=== Source material ===

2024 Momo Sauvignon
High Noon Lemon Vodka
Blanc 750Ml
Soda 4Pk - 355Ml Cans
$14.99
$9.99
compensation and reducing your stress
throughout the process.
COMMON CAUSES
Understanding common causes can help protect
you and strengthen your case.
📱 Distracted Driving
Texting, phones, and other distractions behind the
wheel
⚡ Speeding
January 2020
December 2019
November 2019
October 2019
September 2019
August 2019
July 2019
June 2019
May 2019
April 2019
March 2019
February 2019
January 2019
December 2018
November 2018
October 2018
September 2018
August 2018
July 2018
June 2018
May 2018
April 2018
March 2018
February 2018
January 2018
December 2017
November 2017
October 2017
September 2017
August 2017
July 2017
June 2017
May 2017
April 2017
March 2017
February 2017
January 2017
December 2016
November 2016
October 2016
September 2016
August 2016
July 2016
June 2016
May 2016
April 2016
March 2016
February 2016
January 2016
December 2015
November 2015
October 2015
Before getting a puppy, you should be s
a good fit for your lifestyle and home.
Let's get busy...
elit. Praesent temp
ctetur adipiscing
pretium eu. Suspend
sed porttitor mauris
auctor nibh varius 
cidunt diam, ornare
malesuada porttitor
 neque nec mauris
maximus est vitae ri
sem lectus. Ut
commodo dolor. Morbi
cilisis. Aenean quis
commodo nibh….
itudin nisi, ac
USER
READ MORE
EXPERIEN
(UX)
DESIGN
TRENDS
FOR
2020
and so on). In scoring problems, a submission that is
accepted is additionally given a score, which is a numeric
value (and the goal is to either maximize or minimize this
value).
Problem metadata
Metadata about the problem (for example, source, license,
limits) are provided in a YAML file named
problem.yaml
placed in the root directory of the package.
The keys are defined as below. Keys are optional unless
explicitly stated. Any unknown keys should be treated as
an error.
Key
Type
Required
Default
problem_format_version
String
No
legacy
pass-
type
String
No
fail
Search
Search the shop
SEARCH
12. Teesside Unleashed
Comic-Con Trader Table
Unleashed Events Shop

===

▶ _Work item_: Reproduce every one of the lines above verbatim, in the same order and with the same line breaks.

▶ _Written response_:
2024 Momo Sauvignon
High Noon Lemon Vodka
Blanc 750Ml
Soda 4Pk - 355Ml Cans
$14.99
$9.99
compensation and reducing your stress
throughout the process.
COMMON CAUSES
Understanding common causes can help protect
you and strengthen your case.
📱 Distracted Driving
Texting, phones, and other distractions behind the
wheel
⚡ Speeding
January 2020
December 2019
November 2019
October 2019
September 2019
August 2019
July 2019
June 2019
May 2019
April 2019
March 2019
February 2019
January 2019
December 2018
November 2018
October 2018
September 2018
August 2018
July 2018
June 2018
May 2018
April 2018
March 2018
February 2018
January 2018
December 2017
November 2017
October 2017
September 2017
August 2017
July 2017
June 2017
May 2017
April 2017
March 2017
February 2017
January 2017
December 2016
November 2016
October 2016
September 2016
August 2016
July 2016
June 2016
May 2016
April 2016
March 2016
February 2016
January 2016
December 2015
November 2015
October 2015
Before getting a puppy, you should be s
a good fit for your lifestyle and home.
Let's get busy...
elit. Praesent temp
ctetur adipiscing
pretium eu. Suspend
sed porttitor mauris
auctor nibh varius 
cidunt diam, ornare
malesuada porttitor
 neque nec mauris
maximus est vitae ri
sem lectus. Ut
commodo dolor. Morbi
cilisis. Aenean quis
commodo nibh….
itudin nisi, ac
USER
READ MORE
EXPERIEN
(UX)
DESIGN
TRENDS
FOR
2020
and so on). In scoring problems, a submission that is
accepted is additionally given a score, which is a numeric
value (and the goal is to either maximize or minimize this
value).
Problem metadata
Metadata about the problem (for example, source, license,
limits) are provided in a YAML file named
problem.yaml
placed in the root directory of the package.
The keys are defined as below. Keys are optional unless
explicitly stated. Any unknown keys should be treated as
an error.
Key
Type
Required
Default
problem_format_version
String
No
legacy
pass-
type
String
No
fail
Search
Search the shop
SEARCH
12. Teesside Unleashed
Comic-Con Trader Table
Unleashed Events Shop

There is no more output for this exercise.